You don’t spend a lot of time cooking or you don’t have enough time to cook as often as you wish. That’s okay, plenty of people lead such busy lives nowadays that they sometimes have to find time to grab a snack in between lunch breaks at work. And when you finally come back home, late at night, you lack the energy to cook up a spicy and tasty dinner. These are the nights when you rely more on what you can find at the supermarket and the easiest and quickest way to cook a delicious and super-fast dinner is to choose frozen foods. But what you buy from the supermarket isn’t necessarily healthy, this is why you should be more careful when you make your frozen dinner choices. Let’s find out together what are the healthiest frozen foods in the supermarket, that you can have for dinner. Or for breakfast.
First of all, whenever you think of healthy frozen foods from the supermarket, you inevitably think of pizzas. As we know, pizzas come in many versions, each tastier than its competitors, and sometimes they make it difficult for us to choose the one we want to take it home with us. But inevitable, the perfect pizza for us has to have a perfect balance between its ingredients, either if it’s the cheese to sauce, the nice blend of cheese, the fresh and tasty sauce or the solid or crispy crust. But which ones of these pizzas is also healthy? Well, we have a few recommendations for you, such as a pizza with a gluten free crust that is also made from whole grains, with a lot of mozzarella and provolone cheese. It can have a blend of the nicest ingredients, such as oregano, thyme, rosemary and basil. There is also the pizza that as pesto sauce, which is mainly made of a high qualitative olive oil and fresh basil, being a substitute for the classic oregano sauce. The pesto sauce is also topped with tomato slices, two types of cheese blend and broccoli florets. Are you a fan of pizzas that have a lot of cheese in their composition? We recommend you the 4 cheese pizza, which includes four cheese blends such as mozzarella, fontina, provolone and parmesan. If you prefer any other kinds of pizzas, we have some suggestions for you to look after when reading the pizza’s label:
- The whole grains for the crust
- The serving size, which is the number of pizza slices you will eat
- The saturated fats. Look for pizzas that have ⪯ 7g saturated fat if it made of only 3 servings, and for ⪯ 5g saturated fat if you cut the pizza into 4 servings
Frozen pizzas are great for late dinners, especially if they are made of healthy ingredients. But what about breakfast? You don’t have enough time to cook something before you go to work, so a frozen breakfast is also a frequent choice in your situation. Here are our recommendations of healthy frozen foods for breakfasts that you can find in the supermarket:
- Tofu scramble, especially if it is sautéed with onions, mushrooms, spinach and zucchini. You will get a perfectly vegan scramble, along with a great portion of brown potatoes and sliced tomatoes.
- A turkey sausage bowl, with sausage crumbles, shredded cheese, which are sprinkled over the scrambled egg whites and the diced potatoes.
- Frozen oatmeal? Why not?! You can serve it frozen with sprinkled berries on top of it, and you will get a delicious and quick breakfast before you rush at work.
- Muffins with carrot, berries and garden lites. They have a crumbly texture and carrot-cake flavor, and you can serve them with greek yogurt or eggs for a more filling breakfast meal.
If you want to make sure that you will be serving a healthy meal that consists entirely of frozen foods found in the supermarket, you will want to look up after these ingredients on their labels:
- The amount of sodium. It can be found in cheese, sausages, hash browns, bacon and you have to choose only the meals that are less than 750 mg of sodium in their composition.
- The saturated fats. The cheese, the sausage, the eggs and the bacon are all saturated fats laden foods, so if you want to make sure that you won’t be adding any extra pounds, look for keeping the total sat fat under 7g
- The amount of added sugar.
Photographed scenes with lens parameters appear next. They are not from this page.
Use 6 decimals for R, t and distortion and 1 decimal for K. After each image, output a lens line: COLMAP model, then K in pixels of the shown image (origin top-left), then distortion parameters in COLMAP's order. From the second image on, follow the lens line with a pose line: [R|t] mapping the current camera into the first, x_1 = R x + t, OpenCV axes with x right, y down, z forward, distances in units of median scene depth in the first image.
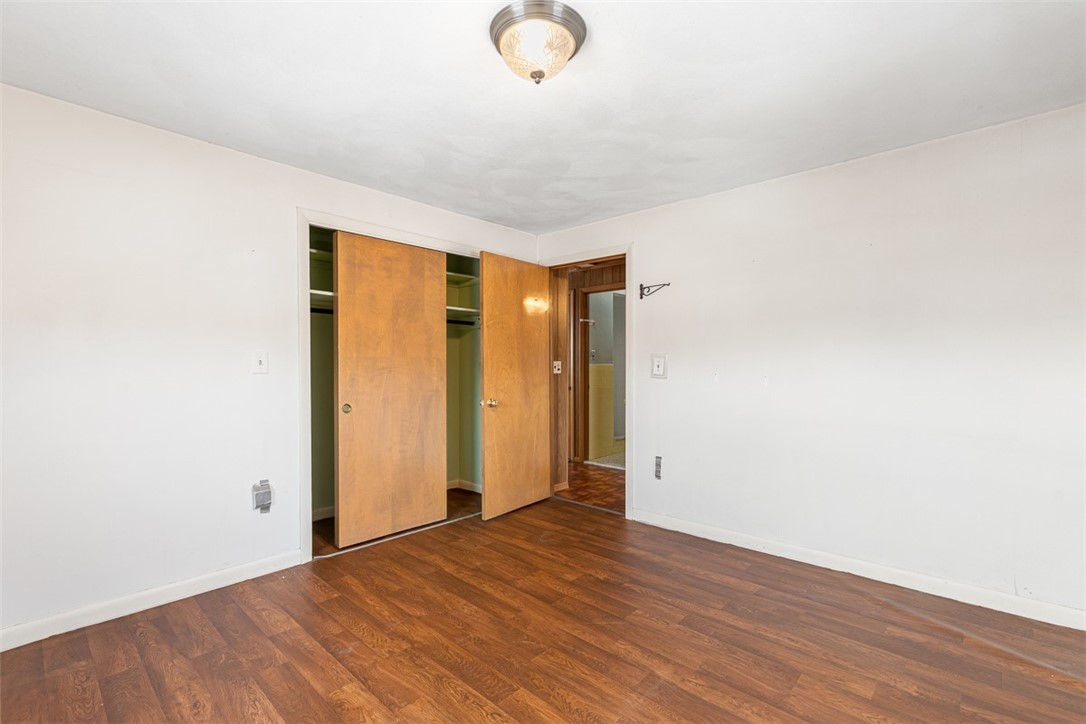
lens RADIAL K [[493.3, 0, 543.9], [0, 493.3, 360.4], [0, 0, 1]] dist [0.002409, -0.000017]
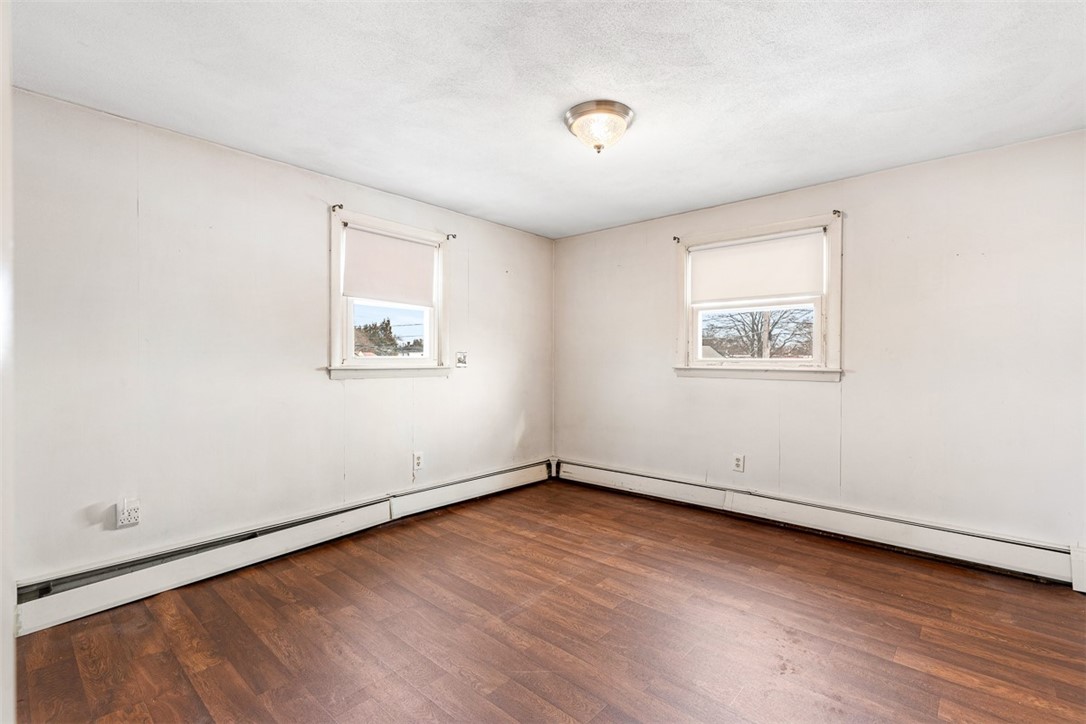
lens RADIAL K [[493.3, 0, 543.9], [0, 493.3, 360.4], [0, 0, 1]] dist [0.002409, -0.000017]
pose [[-0.999798, -0.002788, -0.019899, -0.302997], [-0.002691, 0.999985, -0.004856, 0.020636], [0.019912, -0.004801, -0.999790, 2.140013]]
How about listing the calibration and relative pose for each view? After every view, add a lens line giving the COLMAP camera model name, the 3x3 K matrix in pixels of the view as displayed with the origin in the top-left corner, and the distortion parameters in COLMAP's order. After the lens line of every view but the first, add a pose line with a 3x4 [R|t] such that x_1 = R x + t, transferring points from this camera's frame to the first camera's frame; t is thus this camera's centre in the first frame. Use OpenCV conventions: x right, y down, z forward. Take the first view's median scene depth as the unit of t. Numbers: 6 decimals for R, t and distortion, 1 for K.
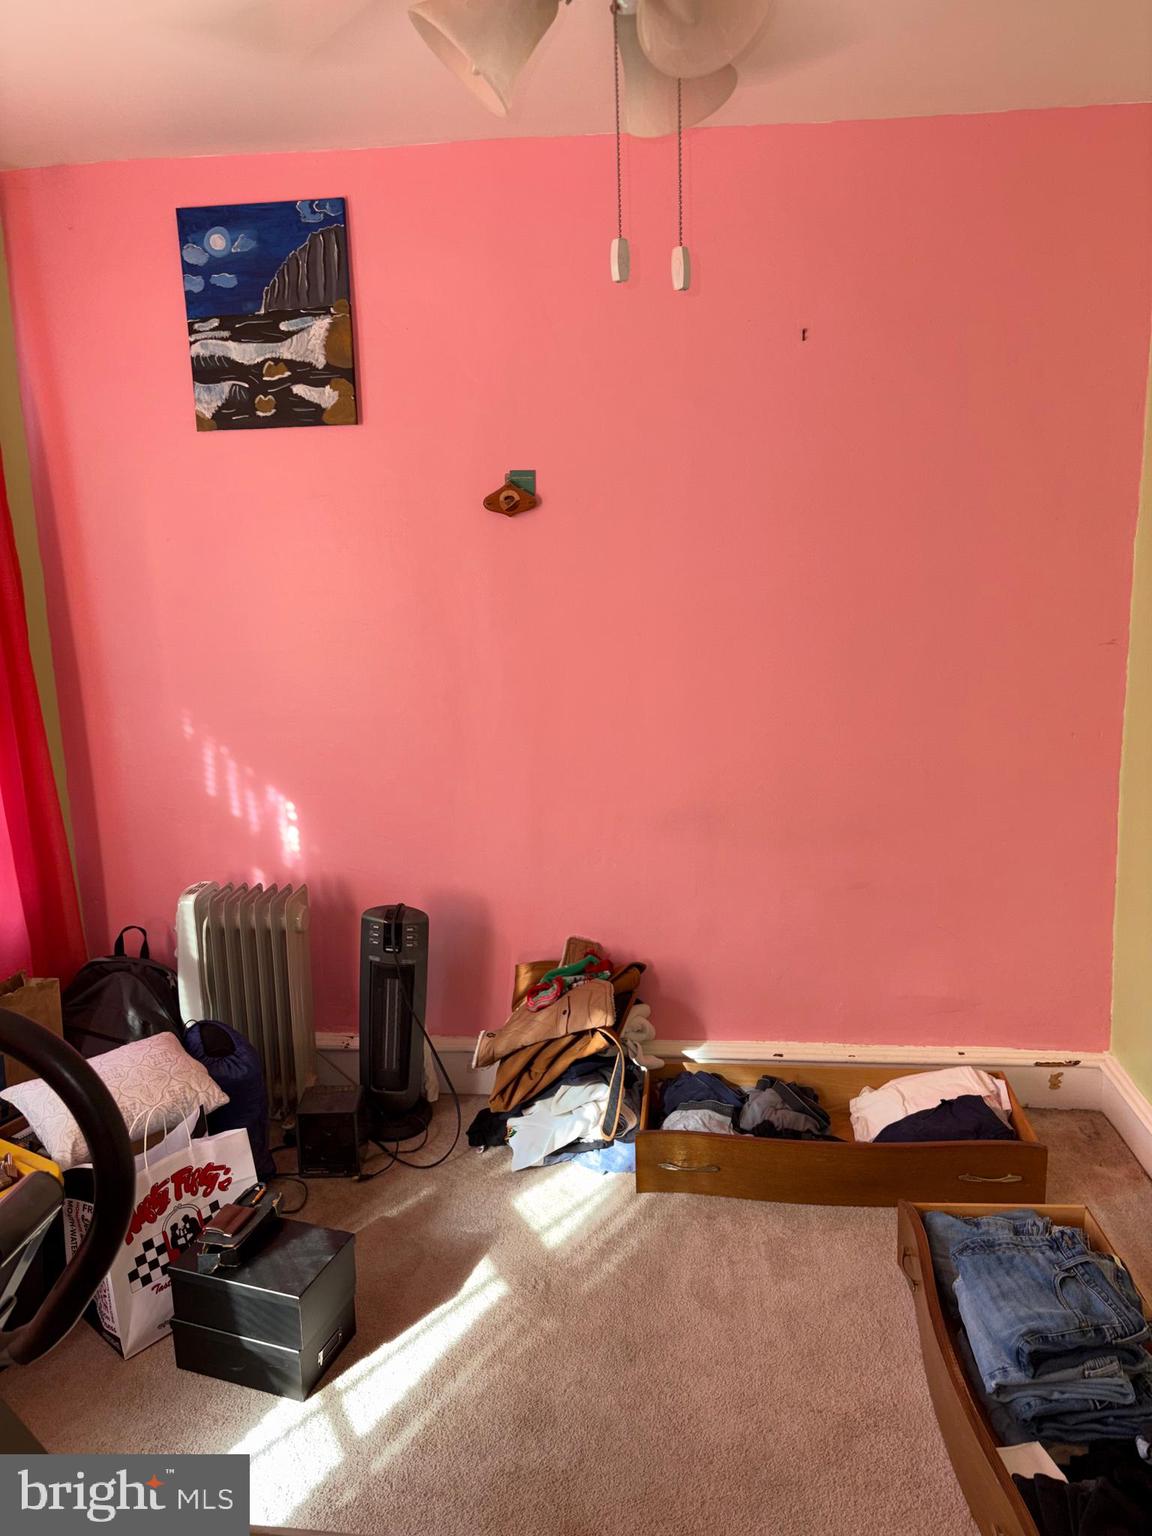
lens RADIAL K [[1155.7, 0, 578.4], [0, 1155.7, 767.8], [0, 0, 1]] dist [0.054132, -0.053136]
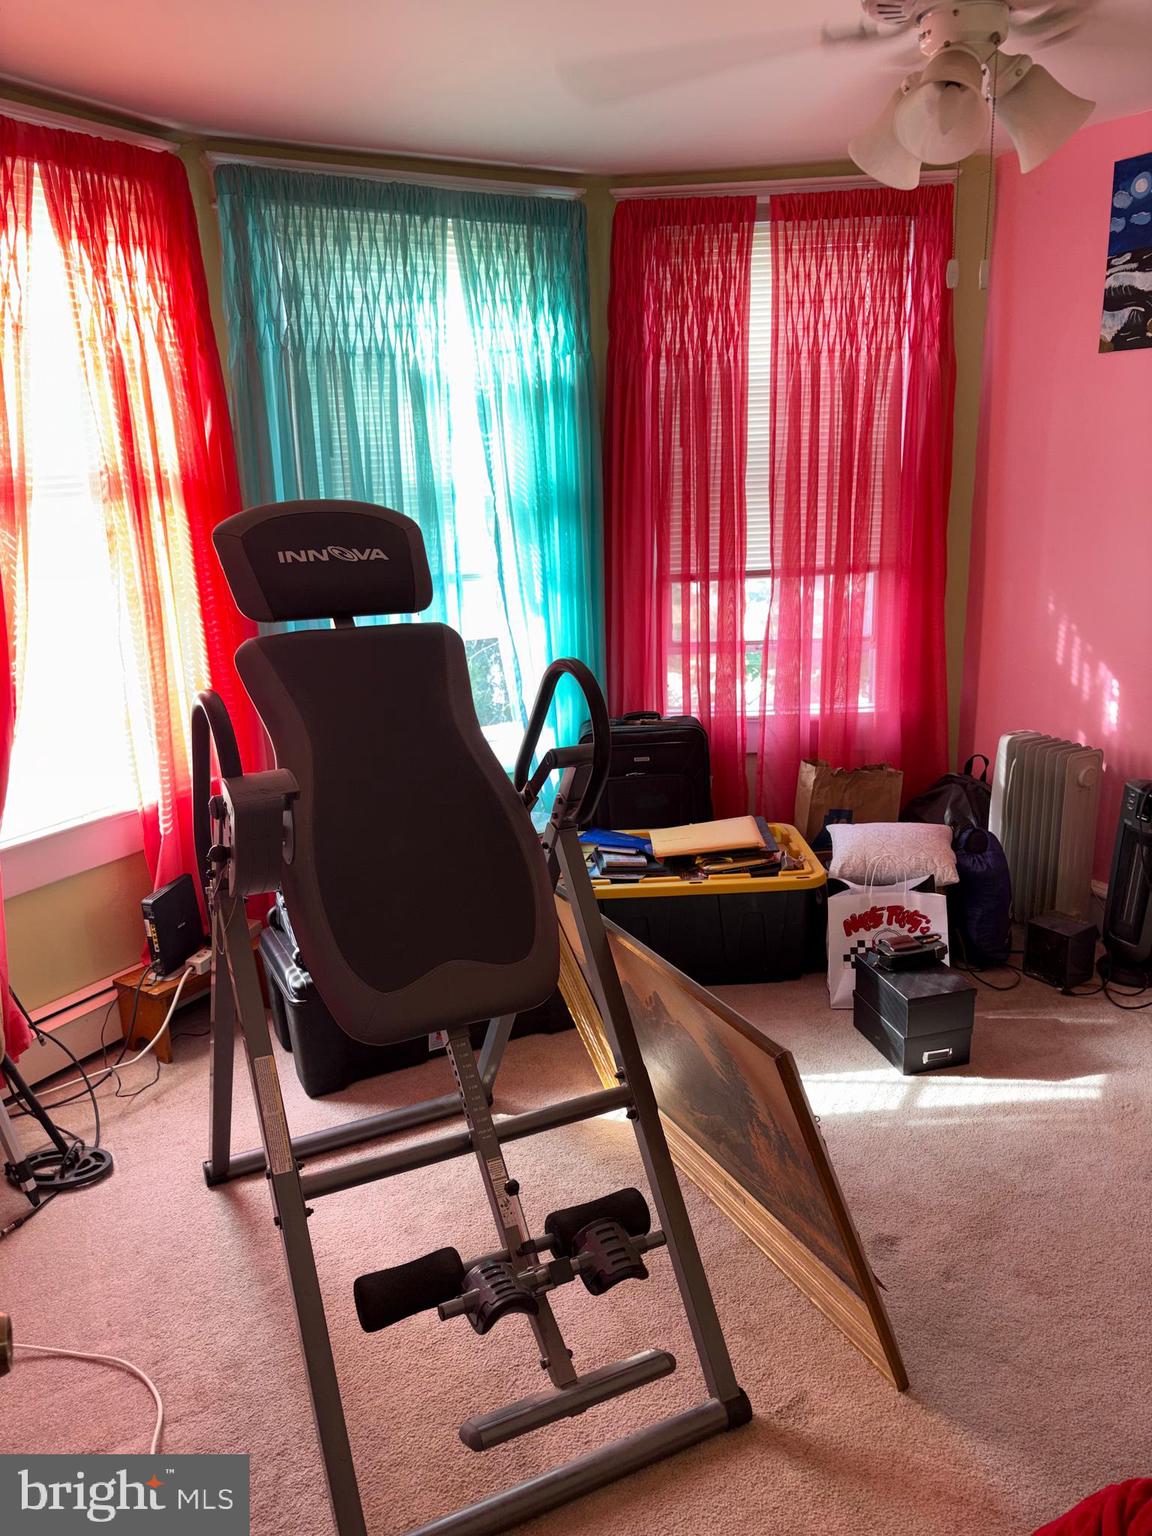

From the list above, the muffins and the oatmeal have added sugars, so look after the ones that don’t have brown sugar, honey or any other types of sweeteners in their composition.
Finding healthy frozen foods in the supermarket isn’t that hard if you pay attention to the ingredients that each product has. The label is the first thing to look for when you are searching for something that doesn’t mess up with your pounds. And remember – healthy frozen pizzas and healthy frozen breakfasts are possible if you look for them in the right place!